*** Opening RECORDS SHOWN ***
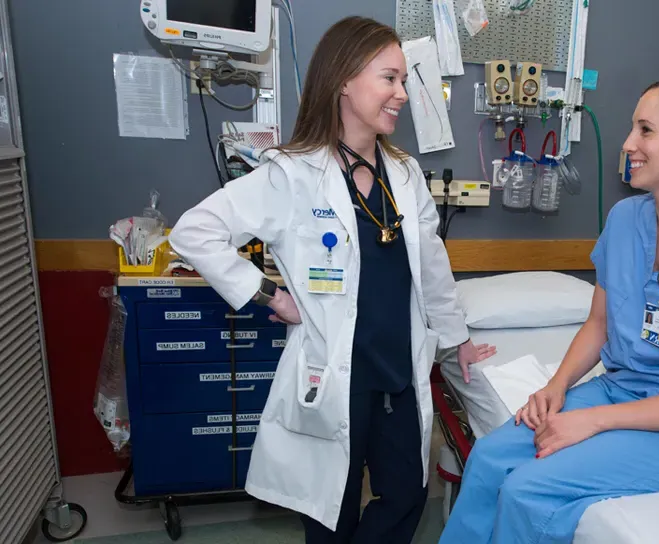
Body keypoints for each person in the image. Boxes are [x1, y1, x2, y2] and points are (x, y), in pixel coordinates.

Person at [169, 16, 496, 544]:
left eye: (403, 81)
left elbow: (431, 262)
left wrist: (456, 339)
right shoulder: (293, 172)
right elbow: (194, 231)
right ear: (344, 79)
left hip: (397, 370)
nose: (402, 94)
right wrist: (268, 294)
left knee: (407, 496)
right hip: (335, 376)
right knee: (330, 513)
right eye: (389, 78)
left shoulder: (406, 173)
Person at [438, 74, 659, 543]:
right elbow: (599, 323)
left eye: (646, 131)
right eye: (633, 128)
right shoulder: (625, 219)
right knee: (491, 458)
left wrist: (590, 420)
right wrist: (556, 387)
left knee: (528, 488)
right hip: (622, 389)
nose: (629, 143)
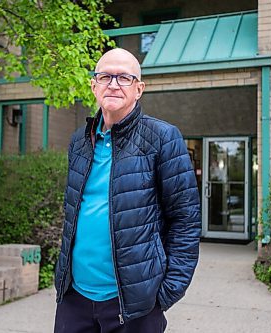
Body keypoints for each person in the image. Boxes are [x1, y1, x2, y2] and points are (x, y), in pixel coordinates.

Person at [53, 48, 201, 333]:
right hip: (75, 299)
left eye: (124, 77)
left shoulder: (162, 138)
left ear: (139, 89)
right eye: (105, 76)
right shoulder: (79, 142)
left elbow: (186, 220)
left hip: (134, 304)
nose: (113, 83)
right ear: (94, 85)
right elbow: (72, 213)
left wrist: (166, 292)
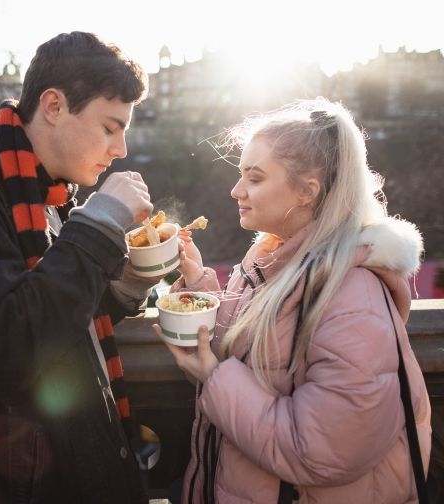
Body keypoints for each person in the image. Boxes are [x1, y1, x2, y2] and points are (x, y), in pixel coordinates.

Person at [0, 31, 159, 503]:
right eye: (109, 127)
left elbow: (58, 313)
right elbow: (11, 345)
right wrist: (100, 224)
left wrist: (127, 284)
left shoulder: (48, 193)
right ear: (55, 106)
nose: (121, 147)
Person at [154, 97, 432, 503]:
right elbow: (251, 357)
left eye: (254, 177)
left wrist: (213, 378)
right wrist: (197, 281)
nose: (236, 190)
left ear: (307, 191)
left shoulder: (352, 295)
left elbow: (322, 452)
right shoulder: (278, 258)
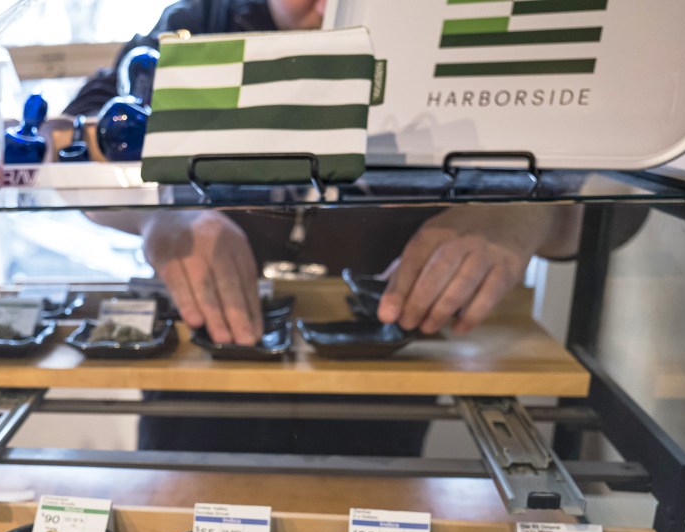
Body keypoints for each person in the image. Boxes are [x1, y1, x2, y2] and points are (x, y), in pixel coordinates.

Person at [65, 0, 614, 455]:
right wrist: (161, 217)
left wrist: (520, 213)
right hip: (195, 398)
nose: (331, 7)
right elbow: (61, 151)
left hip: (379, 407)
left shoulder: (444, 41)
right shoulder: (197, 24)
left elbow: (613, 206)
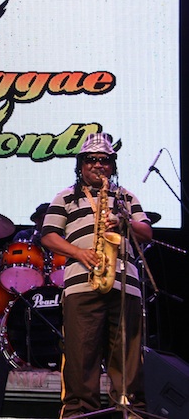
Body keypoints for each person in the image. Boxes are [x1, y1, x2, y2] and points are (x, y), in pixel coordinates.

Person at [40, 132, 152, 418]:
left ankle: (131, 412)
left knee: (128, 362)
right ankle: (78, 413)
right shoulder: (65, 196)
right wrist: (79, 253)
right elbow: (49, 236)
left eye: (105, 160)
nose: (98, 165)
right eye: (91, 159)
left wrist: (124, 222)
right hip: (81, 286)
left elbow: (146, 232)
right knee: (81, 358)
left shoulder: (126, 197)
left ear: (112, 166)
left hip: (125, 286)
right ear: (81, 164)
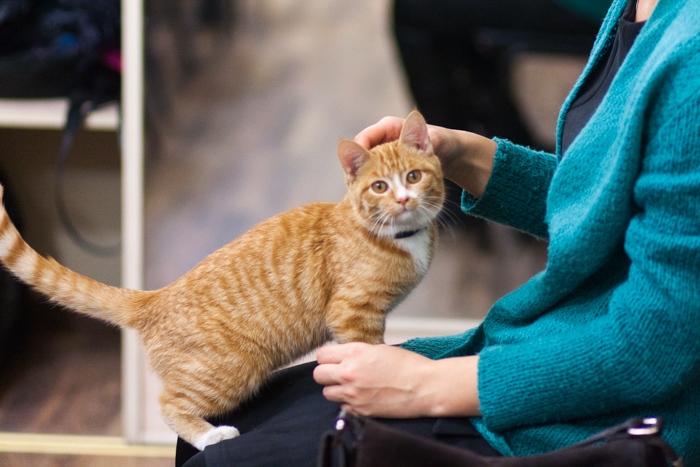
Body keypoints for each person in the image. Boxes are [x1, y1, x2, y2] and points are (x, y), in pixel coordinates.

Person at [177, 0, 700, 464]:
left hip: (606, 415)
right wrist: (467, 155)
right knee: (223, 420)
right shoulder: (635, 8)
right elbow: (605, 205)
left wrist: (427, 384)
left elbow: (650, 349)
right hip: (548, 343)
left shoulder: (690, 57)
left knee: (231, 458)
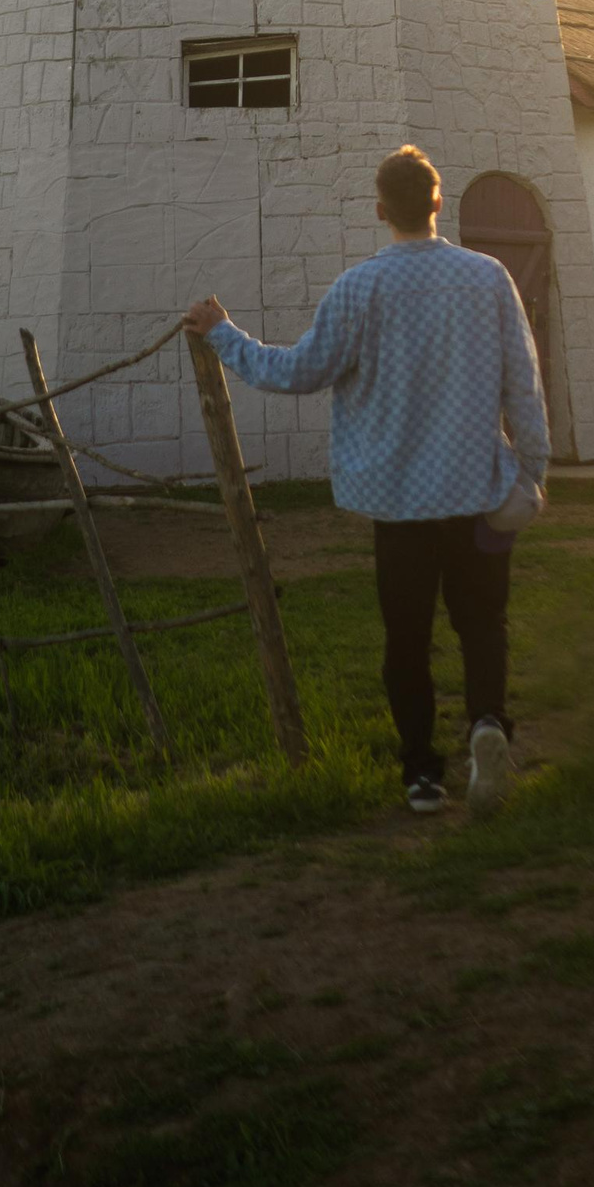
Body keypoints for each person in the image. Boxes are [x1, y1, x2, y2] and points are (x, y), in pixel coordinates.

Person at [183, 143, 550, 817]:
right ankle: (488, 726)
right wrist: (532, 468)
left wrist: (223, 334)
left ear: (382, 209)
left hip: (399, 501)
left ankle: (421, 777)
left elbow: (295, 372)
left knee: (406, 639)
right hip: (483, 494)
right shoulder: (489, 277)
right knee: (483, 625)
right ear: (439, 203)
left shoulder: (358, 289)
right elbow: (523, 384)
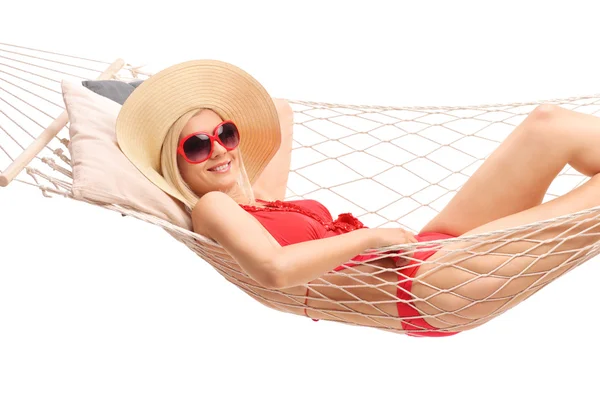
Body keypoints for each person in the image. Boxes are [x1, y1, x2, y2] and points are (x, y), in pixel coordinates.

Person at [115, 60, 600, 337]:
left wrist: (158, 96)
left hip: (432, 249)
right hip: (428, 288)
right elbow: (276, 269)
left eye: (225, 133)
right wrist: (371, 236)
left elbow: (277, 111)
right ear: (171, 162)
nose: (218, 149)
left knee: (548, 125)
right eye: (195, 145)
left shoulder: (260, 201)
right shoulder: (212, 209)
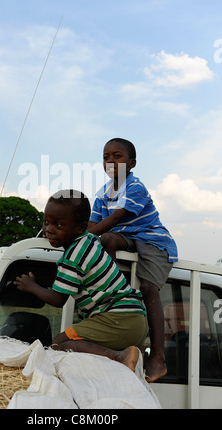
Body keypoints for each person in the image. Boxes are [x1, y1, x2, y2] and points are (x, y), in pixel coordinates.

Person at [14, 189, 148, 374]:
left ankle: (119, 357)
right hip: (135, 319)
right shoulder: (89, 241)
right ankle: (122, 354)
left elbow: (58, 299)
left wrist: (31, 287)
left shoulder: (74, 254)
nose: (48, 229)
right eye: (46, 222)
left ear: (79, 228)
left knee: (58, 344)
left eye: (58, 225)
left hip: (118, 320)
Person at [88, 138, 178, 383]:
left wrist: (83, 237)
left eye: (117, 156)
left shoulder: (135, 186)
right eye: (106, 157)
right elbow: (94, 225)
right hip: (126, 237)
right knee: (107, 240)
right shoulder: (103, 194)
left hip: (151, 238)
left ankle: (158, 357)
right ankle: (114, 293)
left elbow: (116, 218)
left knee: (149, 287)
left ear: (132, 163)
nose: (110, 161)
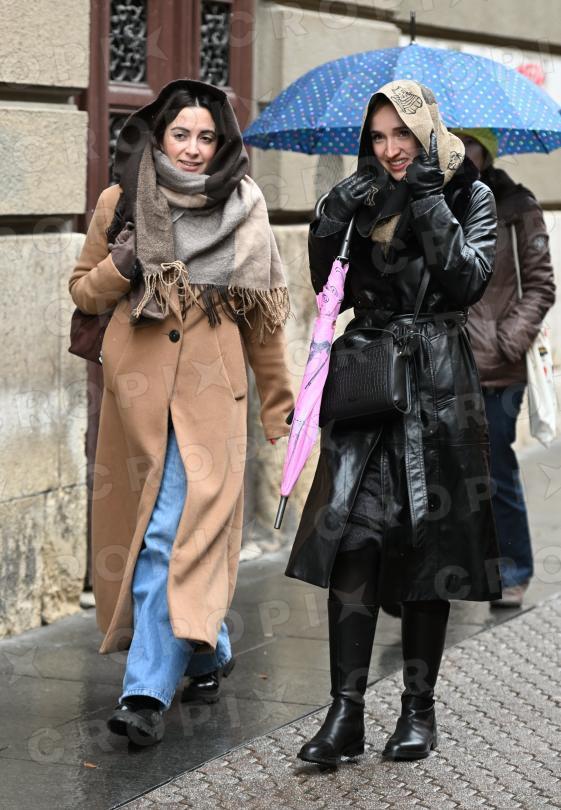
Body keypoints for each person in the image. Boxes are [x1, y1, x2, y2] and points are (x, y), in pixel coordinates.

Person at [69, 79, 294, 744]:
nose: (193, 149)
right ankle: (206, 648)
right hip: (136, 403)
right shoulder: (121, 200)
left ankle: (144, 692)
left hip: (211, 403)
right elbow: (82, 293)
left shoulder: (244, 207)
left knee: (169, 537)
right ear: (159, 137)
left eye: (206, 137)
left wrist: (279, 408)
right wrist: (122, 264)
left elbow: (263, 324)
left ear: (222, 144)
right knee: (157, 535)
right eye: (180, 135)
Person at [286, 80, 500, 766]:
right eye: (378, 137)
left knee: (425, 547)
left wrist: (430, 200)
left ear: (426, 130)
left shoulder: (469, 194)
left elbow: (467, 282)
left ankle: (417, 710)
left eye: (401, 134)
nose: (390, 149)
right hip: (366, 386)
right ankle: (344, 713)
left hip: (436, 387)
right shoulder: (364, 195)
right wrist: (328, 220)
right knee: (351, 540)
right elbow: (331, 287)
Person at [454, 129, 556, 608]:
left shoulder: (518, 206)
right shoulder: (434, 201)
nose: (460, 152)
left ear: (487, 150)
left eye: (469, 143)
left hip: (498, 367)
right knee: (445, 473)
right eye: (452, 142)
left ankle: (513, 569)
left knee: (495, 470)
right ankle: (455, 568)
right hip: (444, 360)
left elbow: (541, 285)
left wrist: (507, 340)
*** Closing RECORDS SHOWN ***
- **WORK TASK**
Restate the entries verbatim, without pictures.

- **WRITTEN SOLUTION**
Body keypoints for each person in the image. Boxes are [x1, y1, x2, y2] and points are (x, y), in pixel coordinates.

Person at [169, 16, 496, 544]:
left eye: (403, 81)
left elbow: (431, 262)
left wrist: (456, 339)
right shoulder: (293, 172)
right elbow: (194, 231)
right ear: (344, 79)
left hip: (397, 370)
nose: (402, 94)
right wrist: (268, 294)
left knee: (407, 496)
right hip: (335, 376)
right knee: (330, 513)
right eye: (389, 78)
left shoulder: (406, 173)
Person at [438, 74, 659, 543]:
right elbow: (599, 323)
left eye: (646, 131)
right eye: (633, 128)
right shoulder: (625, 219)
right knee: (491, 458)
left wrist: (590, 420)
right wrist: (556, 387)
left knee: (528, 488)
right hip: (622, 389)
nose: (629, 143)
Body keypoints for each person in the image. Boxes are [x1, y1, x2, y2] and points are (x, y), in pixel coordinates.

Person at [53, 48, 201, 333]:
right hip: (75, 299)
left eye: (124, 77)
left shoulder: (162, 138)
left ear: (139, 89)
right eye: (105, 76)
right shoulder: (79, 142)
left elbow: (186, 220)
left hip: (134, 304)
nose: (113, 83)
right ear: (94, 85)
right elbow: (72, 213)
left wrist: (166, 292)
Body keypoints for each person in the image. Boxes are [x1, y1, x2, y2] and points are (x, y), in pixel coordinates.

Person at [0, 31, 159, 503]:
right eye: (109, 127)
left elbow: (58, 313)
right elbow: (11, 345)
right wrist: (100, 224)
left wrist: (127, 284)
left shoulder: (48, 193)
right ear: (55, 106)
nose: (121, 147)
Person at [154, 97, 432, 503]:
right elbow: (251, 357)
left eye: (254, 177)
left wrist: (213, 378)
right wrist: (197, 281)
nose: (236, 190)
left ear: (307, 191)
left shoulder: (352, 295)
left elbow: (322, 452)
right shoulder: (278, 258)
Body keypoints for each person in the image. Boxes are [x1, y1, x2, y2] and points are (x, y), in pixel coordinates.

Person at [65, 0, 614, 455]:
right wrist: (161, 217)
left wrist: (520, 213)
right hip: (195, 398)
nose: (331, 7)
right elbow: (61, 151)
left hip: (379, 407)
left shoulder: (444, 41)
right shoulder: (197, 24)
left elbow: (613, 206)
Body keypoints for each person in the image. Boxes are [x1, y1, x2, y2] and points are (x, y), in pixel coordinates.

Person at [40, 132, 152, 418]:
left ankle: (131, 412)
left knee: (128, 362)
right ankle: (78, 413)
right shoulder: (65, 196)
right wrist: (79, 253)
right elbow: (49, 236)
left eye: (105, 160)
nose: (98, 165)
right eye: (91, 159)
left wrist: (124, 222)
right hip: (81, 286)
left elbow: (146, 232)
right knee: (81, 358)
left shoulder: (126, 197)
left ear: (112, 166)
left hip: (125, 286)
right ear: (81, 164)
Body keypoints for each person in the image. Boxes are [x1, y1, x2, y2] and points are (x, y), in pixel coordinates.

Person at [177, 0, 700, 464]:
left hip: (606, 415)
right wrist: (467, 155)
right knee: (223, 420)
right shoulder: (635, 8)
right elbow: (605, 205)
left wrist: (427, 384)
left elbow: (650, 349)
right hip: (548, 343)
left shoulder: (690, 57)
left knee: (231, 458)
Body keypoints for each person in the image. Boxes are [x1, y1, x2, y2] and points are (x, y), in pixel coordinates.

Person at [183, 143, 550, 817]:
right ankle: (488, 726)
right wrist: (532, 468)
left wrist: (223, 334)
left ear: (382, 209)
left hip: (399, 501)
left ankle: (421, 777)
left elbow: (295, 372)
left knee: (406, 639)
right hip: (483, 494)
right shoulder: (489, 277)
right knee: (483, 625)
right ear: (439, 203)
left shoulder: (358, 289)
right elbow: (523, 384)
Body keypoints for each person in the image. Boxes are [x1, y1, x2, y2] and points are (x, y), in pixel coordinates.

Person at [115, 60, 600, 337]:
left wrist: (158, 96)
left hip: (432, 249)
right hip: (428, 288)
right elbow: (276, 269)
left eye: (225, 133)
right wrist: (371, 236)
left elbow: (277, 111)
right ear: (171, 162)
nose: (218, 149)
left knee: (548, 125)
right eye: (195, 145)
left shoulder: (260, 201)
right shoulder: (212, 209)
Body keypoints for each person in the image. Boxes are [x1, y1, x2, y2] and points are (x, y), in pixel coordinates.

Person at [14, 189, 148, 374]:
left ankle: (119, 357)
right hip: (135, 319)
right shoulder: (89, 241)
right ankle: (122, 354)
left elbow: (58, 299)
left wrist: (31, 287)
left shoulder: (74, 254)
nose: (48, 229)
right eye: (46, 222)
left ear: (79, 228)
left knee: (58, 344)
left eye: (58, 225)
left hip: (118, 320)
Person at [88, 138, 178, 383]:
left wrist: (83, 237)
left eye: (117, 156)
left shoulder: (135, 186)
right eye: (106, 157)
right elbow: (94, 225)
right hip: (126, 237)
right knee: (107, 240)
right shoulder: (103, 194)
left hip: (151, 238)
left ankle: (158, 357)
right ankle: (114, 293)
left elbow: (116, 218)
left knee: (149, 287)
left ear: (132, 163)
nose: (110, 161)
Body keypoints for each person in the image. Boxes are [x1, y1, x2, y2] and points are (x, y), in pixel coordinates.

Person at [69, 79, 294, 744]:
nose: (193, 149)
right ankle: (206, 648)
right hip: (136, 403)
right shoulder: (121, 200)
left ankle: (144, 692)
left hip: (211, 403)
right elbow: (82, 293)
left shoulder: (244, 207)
left knee: (169, 537)
right ear: (159, 137)
left eye: (206, 137)
left wrist: (279, 408)
right wrist: (122, 264)
left elbow: (263, 324)
left ear: (222, 144)
right knee: (157, 535)
right eye: (180, 135)
Person at [286, 80, 500, 766]:
right eye: (378, 137)
left knee: (425, 547)
left wrist: (430, 200)
left ear: (426, 130)
left shoulder: (469, 194)
left elbow: (467, 282)
left ankle: (417, 710)
left eye: (401, 134)
nose: (390, 149)
right hip: (366, 386)
right ankle: (344, 713)
left hip: (436, 387)
right shoulder: (364, 195)
right wrist: (328, 220)
right knee: (351, 540)
right elbow: (331, 287)
Person at [454, 129, 556, 608]:
left shoulder: (518, 206)
right shoulder: (434, 201)
nose: (460, 152)
left ear: (487, 150)
left eye: (469, 143)
left hip: (498, 367)
right knee: (445, 473)
right eye: (452, 142)
left ankle: (513, 569)
left knee: (495, 470)
right ankle: (455, 568)
right hip: (444, 360)
left elbow: (541, 285)
left wrist: (507, 340)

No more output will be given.